The harsh reality is that it is already too late to achieve a truly equitable outcome. Climate warming will likely exceed 1.5 °C by 2040, and even today’s warming of approximately 1.1 °C has caused immense loss and damage for many, especially in the Global South. But past mistakes are no excuse for inaction. Rather, they should motivate decision-makers in the Global North to act. This week’s IPCC report makes it clear that we have the tools we need to transition to green energy right now. Locking in 1.5 °C or more of warming is not far from inevitable. Those who would choose to lock in such catastrophic warming by failing to act often cite economic arguments as their justification. Here, too, the IPCC unmasks the outright insanity of their position. And despite common tropes to the contrary, it is also far from economically rational. Mitigating climate change and adapting to its effects are much less expensive if undertaken sooner rather than later.

In addition to immediate and deep emission cuts at home, countries in the Global North also have an ethical imperative to support low- and middle-income countries, including those in Sub-Saharan Africa, as they seek to develop along low-carbon, climate-resilient pathways. This means meeting and exceeding the still-unmet 2020 goal of USD 100 billion per year in climate finance for developing countries. Today, there remains a significant ‘adaptation gap’, with most climate finance going to mitigation rather than adaptation, and with the vast majority of the money being spent in wealthier countries. Even the financing that is available to develop countries is often overreported and provided in the form of loans rather than grants.
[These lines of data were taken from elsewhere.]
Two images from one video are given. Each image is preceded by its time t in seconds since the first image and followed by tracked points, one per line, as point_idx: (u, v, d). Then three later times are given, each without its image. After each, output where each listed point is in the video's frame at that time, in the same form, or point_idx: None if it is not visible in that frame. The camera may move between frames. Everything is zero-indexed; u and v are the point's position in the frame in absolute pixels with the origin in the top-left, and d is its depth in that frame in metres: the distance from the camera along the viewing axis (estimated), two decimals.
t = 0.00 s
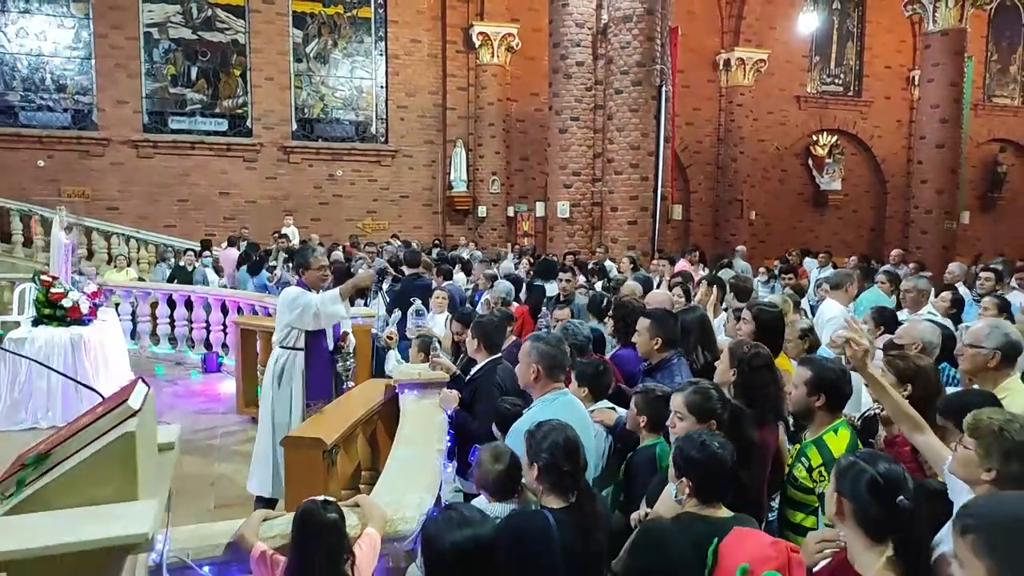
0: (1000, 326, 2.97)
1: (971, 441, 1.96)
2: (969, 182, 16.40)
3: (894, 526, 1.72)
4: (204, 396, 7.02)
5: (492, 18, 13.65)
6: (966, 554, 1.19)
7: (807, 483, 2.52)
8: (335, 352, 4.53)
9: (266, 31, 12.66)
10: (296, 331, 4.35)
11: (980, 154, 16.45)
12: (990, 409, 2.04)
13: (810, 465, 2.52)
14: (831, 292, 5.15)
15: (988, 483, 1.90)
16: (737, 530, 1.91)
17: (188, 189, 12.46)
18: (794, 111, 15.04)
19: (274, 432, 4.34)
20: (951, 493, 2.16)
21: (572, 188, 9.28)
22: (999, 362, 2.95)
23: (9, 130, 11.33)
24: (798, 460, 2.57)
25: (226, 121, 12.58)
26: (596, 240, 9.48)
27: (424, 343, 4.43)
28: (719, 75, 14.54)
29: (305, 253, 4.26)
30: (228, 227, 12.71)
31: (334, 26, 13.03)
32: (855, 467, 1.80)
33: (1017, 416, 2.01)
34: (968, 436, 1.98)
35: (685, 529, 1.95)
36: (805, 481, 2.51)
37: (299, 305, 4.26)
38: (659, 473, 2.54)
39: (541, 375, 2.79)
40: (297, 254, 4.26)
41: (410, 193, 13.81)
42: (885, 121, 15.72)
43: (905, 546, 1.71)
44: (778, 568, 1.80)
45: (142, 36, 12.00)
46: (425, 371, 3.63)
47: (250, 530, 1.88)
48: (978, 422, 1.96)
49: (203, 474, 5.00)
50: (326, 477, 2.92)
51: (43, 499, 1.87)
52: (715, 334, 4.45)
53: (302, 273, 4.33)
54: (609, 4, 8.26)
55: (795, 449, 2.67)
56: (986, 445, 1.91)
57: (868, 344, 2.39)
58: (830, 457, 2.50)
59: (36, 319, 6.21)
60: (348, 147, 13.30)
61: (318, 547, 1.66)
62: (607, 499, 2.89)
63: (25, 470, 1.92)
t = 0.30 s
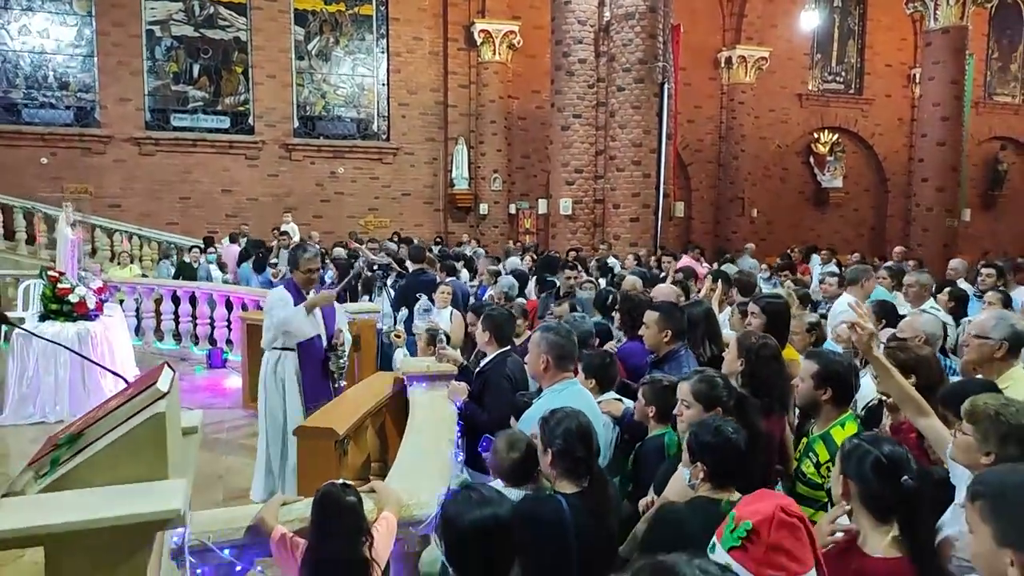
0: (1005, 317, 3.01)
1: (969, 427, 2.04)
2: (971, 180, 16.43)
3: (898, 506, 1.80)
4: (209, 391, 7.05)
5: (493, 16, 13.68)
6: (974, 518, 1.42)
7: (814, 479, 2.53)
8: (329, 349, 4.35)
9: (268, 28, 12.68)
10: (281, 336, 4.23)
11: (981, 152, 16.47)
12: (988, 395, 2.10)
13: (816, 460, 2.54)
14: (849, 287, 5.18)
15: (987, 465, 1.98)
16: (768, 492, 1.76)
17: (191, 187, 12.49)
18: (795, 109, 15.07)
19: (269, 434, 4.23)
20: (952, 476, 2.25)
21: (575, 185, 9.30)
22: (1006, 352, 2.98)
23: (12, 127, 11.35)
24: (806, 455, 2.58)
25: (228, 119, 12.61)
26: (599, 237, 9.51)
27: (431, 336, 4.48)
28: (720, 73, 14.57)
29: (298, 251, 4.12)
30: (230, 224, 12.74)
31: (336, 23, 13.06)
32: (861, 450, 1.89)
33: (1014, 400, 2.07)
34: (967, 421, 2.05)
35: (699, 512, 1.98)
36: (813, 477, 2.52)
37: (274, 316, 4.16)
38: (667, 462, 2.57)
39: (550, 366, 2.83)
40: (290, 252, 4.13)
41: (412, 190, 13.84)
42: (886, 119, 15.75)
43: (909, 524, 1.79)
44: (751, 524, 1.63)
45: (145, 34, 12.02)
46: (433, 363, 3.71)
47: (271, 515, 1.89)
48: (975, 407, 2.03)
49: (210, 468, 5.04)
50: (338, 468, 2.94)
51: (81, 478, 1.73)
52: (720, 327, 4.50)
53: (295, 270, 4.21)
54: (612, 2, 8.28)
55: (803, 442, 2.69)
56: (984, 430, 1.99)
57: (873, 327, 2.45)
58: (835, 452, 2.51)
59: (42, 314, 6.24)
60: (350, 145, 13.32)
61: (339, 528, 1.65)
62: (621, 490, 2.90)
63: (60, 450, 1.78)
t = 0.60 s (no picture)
0: (1005, 314, 3.01)
1: (972, 423, 2.04)
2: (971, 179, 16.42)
3: (896, 500, 1.81)
4: (211, 391, 7.06)
5: (494, 15, 13.69)
6: (976, 511, 1.42)
7: (816, 476, 2.52)
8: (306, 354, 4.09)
9: (270, 28, 12.69)
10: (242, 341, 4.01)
11: (983, 151, 16.46)
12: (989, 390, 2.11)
13: (817, 456, 2.56)
14: (857, 285, 5.18)
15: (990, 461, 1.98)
16: (782, 467, 1.80)
17: (192, 186, 12.51)
18: (795, 108, 15.06)
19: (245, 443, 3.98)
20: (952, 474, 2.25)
21: (576, 184, 9.30)
22: (1006, 349, 2.99)
23: (14, 127, 11.38)
24: (807, 452, 2.59)
25: (230, 118, 12.63)
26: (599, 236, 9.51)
27: (433, 335, 4.50)
28: (721, 72, 14.57)
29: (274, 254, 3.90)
30: (231, 224, 12.75)
31: (337, 23, 13.07)
32: (860, 445, 1.90)
33: (1015, 395, 2.08)
34: (970, 417, 2.05)
35: (702, 508, 2.00)
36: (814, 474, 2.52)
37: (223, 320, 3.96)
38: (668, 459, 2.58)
39: (551, 363, 2.84)
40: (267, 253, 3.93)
41: (413, 189, 13.84)
42: (887, 118, 15.75)
43: (907, 519, 1.79)
44: (754, 494, 1.69)
45: (146, 33, 12.04)
46: (434, 362, 3.72)
47: (272, 512, 1.91)
48: (977, 403, 2.04)
49: (212, 466, 5.05)
50: (338, 466, 2.95)
51: (85, 472, 1.74)
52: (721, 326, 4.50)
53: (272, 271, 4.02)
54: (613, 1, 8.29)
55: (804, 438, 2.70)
56: (987, 425, 2.00)
57: (875, 324, 2.44)
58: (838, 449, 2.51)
59: (45, 314, 6.25)
60: (351, 144, 13.34)
61: (340, 525, 1.65)
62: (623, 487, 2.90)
63: (62, 446, 1.81)
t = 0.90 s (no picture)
0: (995, 314, 3.06)
1: (955, 422, 2.09)
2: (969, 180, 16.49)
3: (882, 496, 1.87)
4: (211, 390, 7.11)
5: (493, 17, 13.74)
6: (955, 508, 1.44)
7: (809, 469, 2.53)
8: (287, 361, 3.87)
9: (270, 30, 12.74)
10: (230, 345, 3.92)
11: (980, 153, 16.53)
12: (972, 389, 2.16)
13: (811, 452, 2.56)
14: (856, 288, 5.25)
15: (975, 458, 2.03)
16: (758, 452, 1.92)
17: (192, 187, 12.55)
18: (793, 110, 15.13)
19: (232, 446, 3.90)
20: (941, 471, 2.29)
21: (575, 186, 9.33)
22: (995, 349, 3.04)
23: (14, 129, 11.42)
24: (800, 446, 2.60)
25: (230, 120, 12.68)
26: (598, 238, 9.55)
27: (433, 336, 4.57)
28: (720, 74, 14.62)
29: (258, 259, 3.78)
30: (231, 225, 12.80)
31: (337, 25, 13.12)
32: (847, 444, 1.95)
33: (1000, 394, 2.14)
34: (953, 417, 2.10)
35: (695, 504, 2.05)
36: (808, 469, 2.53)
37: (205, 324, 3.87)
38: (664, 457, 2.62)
39: (548, 362, 2.89)
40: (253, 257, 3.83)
41: (412, 191, 13.90)
42: (885, 120, 15.82)
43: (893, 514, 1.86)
44: (755, 478, 1.78)
45: (146, 35, 12.08)
46: (434, 363, 3.78)
47: (275, 509, 1.95)
48: (960, 403, 2.09)
49: (213, 464, 5.10)
50: (339, 464, 2.99)
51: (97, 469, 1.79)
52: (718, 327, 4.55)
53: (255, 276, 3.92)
54: (611, 3, 8.34)
55: (795, 434, 2.74)
56: (969, 422, 2.05)
57: (870, 320, 2.50)
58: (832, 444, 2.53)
59: (47, 314, 6.31)
60: (351, 146, 13.38)
61: (342, 521, 1.69)
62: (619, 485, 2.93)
63: (73, 443, 1.83)
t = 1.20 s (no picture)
0: (986, 309, 3.14)
1: (953, 414, 2.17)
2: (969, 180, 16.55)
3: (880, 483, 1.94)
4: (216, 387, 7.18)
5: (495, 17, 13.81)
6: (941, 488, 1.51)
7: (805, 458, 2.57)
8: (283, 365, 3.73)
9: (272, 30, 12.82)
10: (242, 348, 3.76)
11: (980, 152, 16.59)
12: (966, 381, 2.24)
13: (808, 441, 2.59)
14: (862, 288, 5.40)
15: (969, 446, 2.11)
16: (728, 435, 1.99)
17: (195, 187, 12.63)
18: (794, 110, 15.20)
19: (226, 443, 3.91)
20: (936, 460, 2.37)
21: (576, 185, 9.40)
22: (985, 342, 3.13)
23: (19, 129, 11.50)
24: (797, 437, 2.63)
25: (233, 120, 12.76)
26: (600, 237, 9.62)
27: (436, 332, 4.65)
28: (720, 74, 14.69)
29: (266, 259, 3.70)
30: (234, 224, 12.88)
31: (339, 25, 13.19)
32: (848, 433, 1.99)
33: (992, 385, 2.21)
34: (950, 408, 2.18)
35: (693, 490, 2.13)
36: (804, 458, 2.56)
37: (218, 326, 3.68)
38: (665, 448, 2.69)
39: (551, 356, 2.97)
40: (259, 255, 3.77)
41: (414, 190, 13.98)
42: (885, 119, 15.88)
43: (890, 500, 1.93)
44: (757, 460, 1.85)
45: (150, 36, 12.16)
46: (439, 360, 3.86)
47: (288, 494, 2.02)
48: (956, 394, 2.17)
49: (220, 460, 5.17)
50: (348, 455, 3.06)
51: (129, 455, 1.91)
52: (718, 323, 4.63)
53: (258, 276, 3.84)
54: (612, 4, 8.40)
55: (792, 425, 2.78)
56: (966, 413, 2.13)
57: (868, 311, 2.59)
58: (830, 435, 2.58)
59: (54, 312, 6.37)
60: (353, 145, 13.46)
61: (356, 506, 1.76)
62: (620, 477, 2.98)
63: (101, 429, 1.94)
In Africa, more systemic challenges also mean that less than half of climate finance is ever disbursed.

Financial resources must be mobilised urgently to respond to this need. One place this mobilisation can start is at the World Bank and International Monetary Fund (IMF) meetings scheduled for later this month. In August 2021, in response to the COVID-19 pandemic, the IMF made a historic allocation of Special Drawing Rights (SDRs), a currency-like monetary instrument designed to mitigate member states’ fiscal distress. Unfortunately, most of this allocation went to wealthy countries where it was not needed. This month, however, the IMF and its member states have an opportunity for redress by rechannelling these SDRs to developing countries in great need of climate finance, through either bilateral agreements or through a proposed Resilience and Sustainability Trust.

Rechannelling SDRs to the countries that need them is just one opportunity for mobilising climate finance. On its own, it will not be sufficient. Still, it would be an important first step if the North is to change course on climate change and finally begin treating it like the emergency it is.

The IPCC reports lay bare what is at stake and prescribe what actions are needed. It is now time to act.